### Passage shown:
* * * * * * *
"Codename Prague" Book Review
Written by Steve Pattee
Published by Raw Dog Screaming Press
Look. Spit it out. I'm out of one-liners and it's time for breakfast. Eggs and bacon. No toast. – Vincent Prague
Written by D. Harlan Wilson
2010, 195 pages, Bizarro Fiction
Book released on January 17th, 2011
There is no doubt I've mentioned in a prior review or three that the worst part of this gig is when you really like something, but you have no idea in hell how to convey that passion to the reader...especially when you are stuck in how to describe what the heck you just experienced (be it a book, film, music, whatever).That's the struggle I'm having with D. Harlan Wilson's Codename Prague.
To put it in perspective, for those that have seen Doomsday (and liked it, as I did), how do you describe it to your friends? Is it Mad Max? Is it 28 Days Later? Is it Excalibur? In reality, it's all of those and more. But to describe it other than something along the lines of "a 35-year-old got a shit ton of money and made the movie he has wanted to see since he was 13" is a pretty tall order.
Codename Prague is a mashup of science, insanity, mad scientists, short-tempered special agents, epic Scorsese character battles, a Frankenstein monster that is part Adolf Hitler, part John Keats, and a fistful of ultra-violent chop suey. While the book is the second in the Scikungfi Trilogy, it doesn't seem to share much with its predecessor, Dr. Identity, or, Farewell to Plaquedemia, other than it has the same whacked out universe where anything seems possible and usually involves pain.
* * * * * * *
### Listed records:

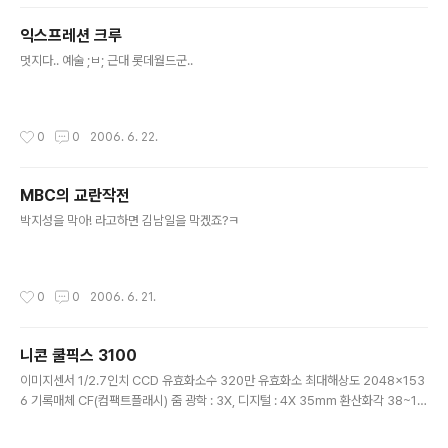
익스프레션 크루
글 내용
멋지다.. 예술 ;ㅂ; 근대 롯데월드군..
작성시간
0
0
2006. 6. 22.
MBC의 교란작전
글 내용
박지성을 막아! 라고하면 김남일을 막겠죠?ㅋ
작성시간
0
0
2006. 6. 21.
니콘 쿨픽스 3100
글 내용
이미지센서 1/2.7인치 CCD 유효화소수 320만 유효화소 최대해상도 2048x153
6 기록매체 CF(컴팩트플래시) 줌 광학 : 3X, 디지털 : 4X 35mm 환산화각 38~11
5mm 조리개 F2.8~F4.9 셔터스피드 4~1/3000sec 최소초점거리 일반 : 30c
m, 접사 : 4cm 지원감도 Unknown 플래시 내장 동영상 지원 LCD/뷰파인더 1.5인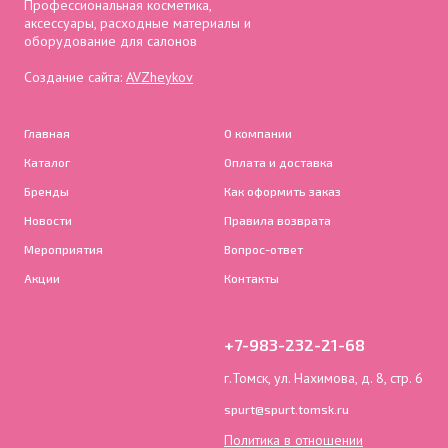
Профессиональная косметика,
аксессуары, расходные материалы и
оборудование для салонов
Создание сайта:
AVZheykov
Главная
О компании
Каталог
Оплата и доставка
Бренды
Как оформить заказ
Новости
Правила возврата
Мероприятия
Вопрос-ответ
Акции
Контакты
+7-983-232-21-68
г.Томск, ул. Нахимова, д. 8, стр. 6
spurt@spurt.tomsk.ru
Политика в отношении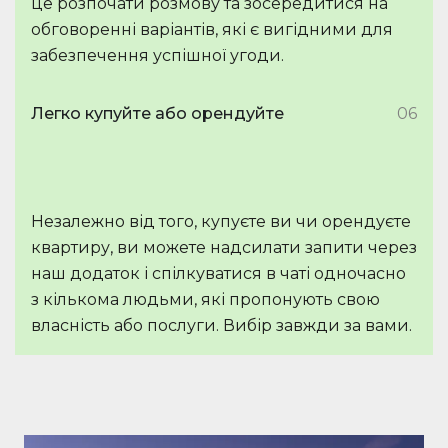
це розпочати розмову та зосередитися на
обговоренні варіантів, які є вигідними для
забезпечення успішної угоди.
Легко купуйте або орендуйте
06
Незалежно від того, купуєте ви чи орендуєте
квартиру, ви можете надсилати запити через
наш додаток і спілкуватися в чаті одночасно
з кількома людьми, які пропонують свою
власність або послуги. Вибір завжди за вами.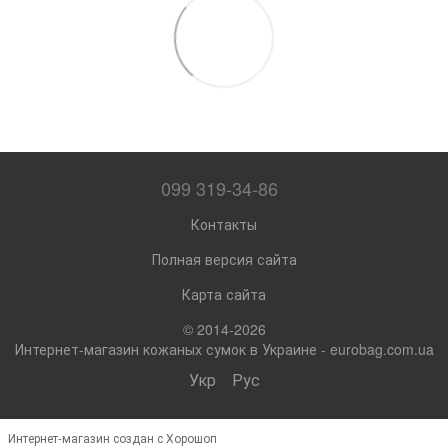
099 319-34-86
Контакты
Полная версия сайта
Карта сайта
© 2014-2026
Интернет-магазин кожаных сумок в Украине - eurobag.com.ua
Укр
Рус
Интернет-магазин создан с Хорошоп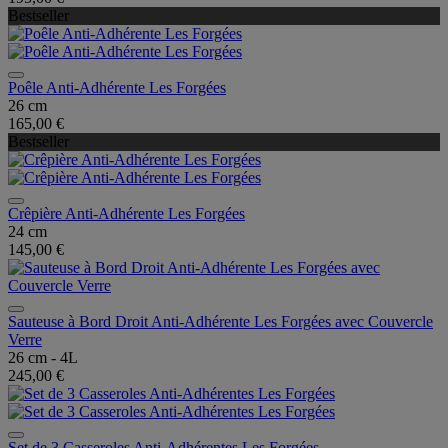
Bestseller
Poêle Anti-Adhérente Les Forgées
26 cm
165,00 €
Bestseller
Crêpière Anti-Adhérente Les Forgées
24 cm
145,00 €
Sauteuse à Bord Droit Anti-Adhérente Les Forgées avec Couvercle
Verre
26 cm - 4L
245,00 €
Set de 3 Casseroles Anti-Adhérentes Les Forgées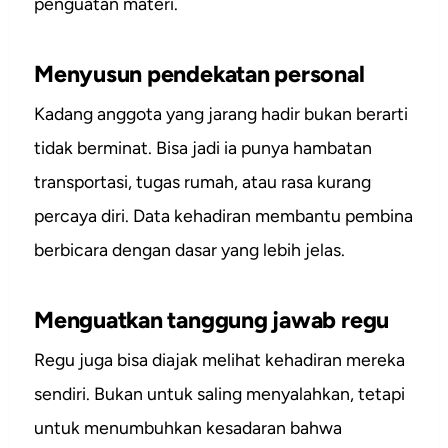
penguatan materi.
Menyusun pendekatan personal
Kadang anggota yang jarang hadir bukan berarti
tidak berminat. Bisa jadi ia punya hambatan
transportasi, tugas rumah, atau rasa kurang
percaya diri. Data kehadiran membantu pembina
berbicara dengan dasar yang lebih jelas.
Menguatkan tanggung jawab regu
Regu juga bisa diajak melihat kehadiran mereka
sendiri. Bukan untuk saling menyalahkan, tetapi
untuk menumbuhkan kesadaran bahwa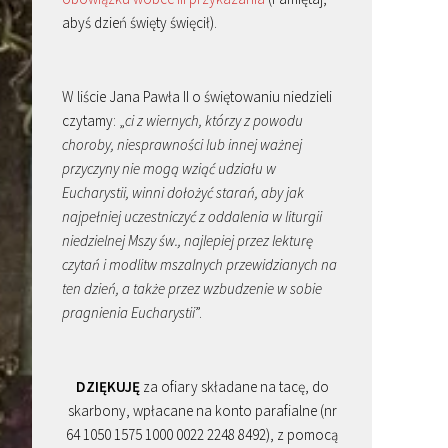
abyś dzień święty święcił).
W liście Jana Pawła II o świętowaniu niedzieli
czytamy: „
ci z wiernych, którzy z powodu
choroby, niesprawności lub innej ważnej
przyczyny nie mogą wziąć udziału w
Eucharystii, winni dołożyć starań, aby jak
najpełniej uczestniczyć z oddalenia w liturgii
niedzielnej Mszy św., najlepiej przez lekturę
czytań i modlitw mszalnych przewidzianych na
ten dzień, a także przez wzbudzenie w sobie
pragnienia Eucharystii
”.
DZIĘKUJĘ
za ofiary składane na tacę, do
skarbony, wpłacane na konto parafialne (nr
64 1050 1575 1000 0022 2248 8492), z pomocą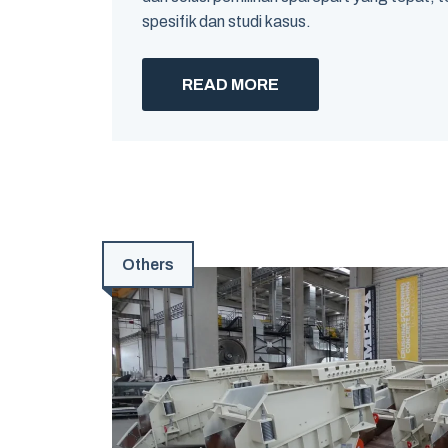
spesifik dan studi kasus.
READ MORE
Others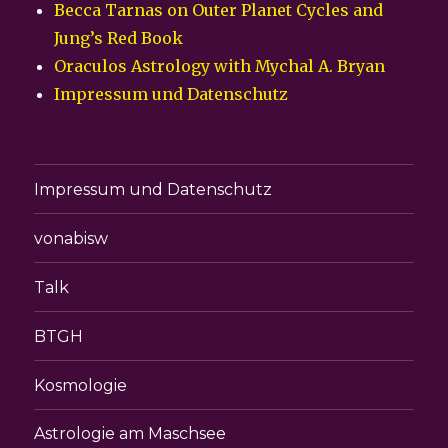
Becca Tarnas on Outer Planet Cycles and
Jung’s Red Book
Oraculos Astrology with Mychal A. Bryan
Impressum und Datenschutz
Impressum und Datenschutz
vonabisw
Talk
BTGH
Kosmologie
Astrologie am Maschsee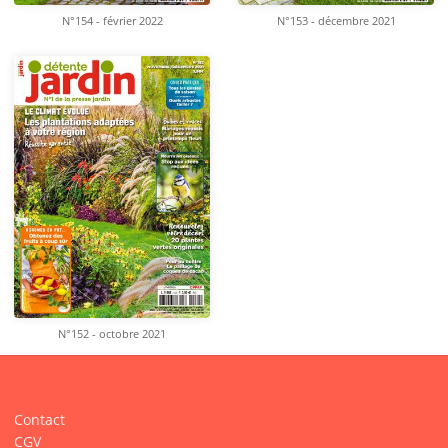
N°154 - février 2022
N°153 - décembre 2021
N°152 - octobre 2021
Contact
CGV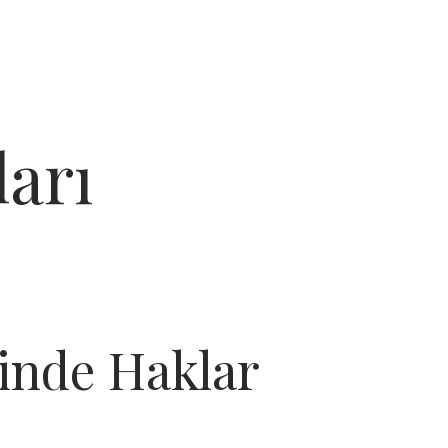
arı
inde Haklar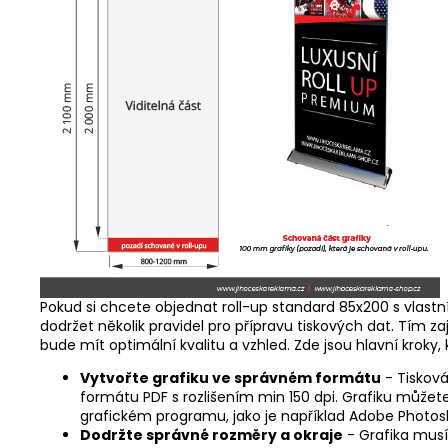
Pokud si chcete objednat roll-up standard 85x200 s vlastn
dodržet několik pravidel pro přípravu tiskových dat. Tím zaji
bude mít optimální kvalitu a vzhled. Zde jsou hlavní kroky,
Vytvořte grafiku ve správném formátu
- Tiskov
formátu PDF s rozlišením min 150 dpi. Grafiku můžete
grafickém programu, jako je například Adobe Photosh
Dodržte správné rozměry a okraje
- Grafika mus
* * * * * * *
### Complete the following:
(a) Answer these questions from the review of Codename Prague:
(i) Who published the book?
(ii) How many pages long is it?
(iii) What is the title of the book that came before it in the Scikungfi Trilogy?
(b) The review of Codename Prague calls the book a mashup. List everything the review says goes into that mashup.

### Task solutions:
(a)
(i) Raw Dog Screaming Press
(ii) 195 pages
(iii) Dr. Identity, or, Farewell to Plaquedemia

(b)
- science
- insanity
- mad scientists
- short-tempered special agents
- epic Scorsese character battles
- a Frankenstein monster that is part Adolf Hitler, part John Keats
- a fistful of ultra-violent chop suey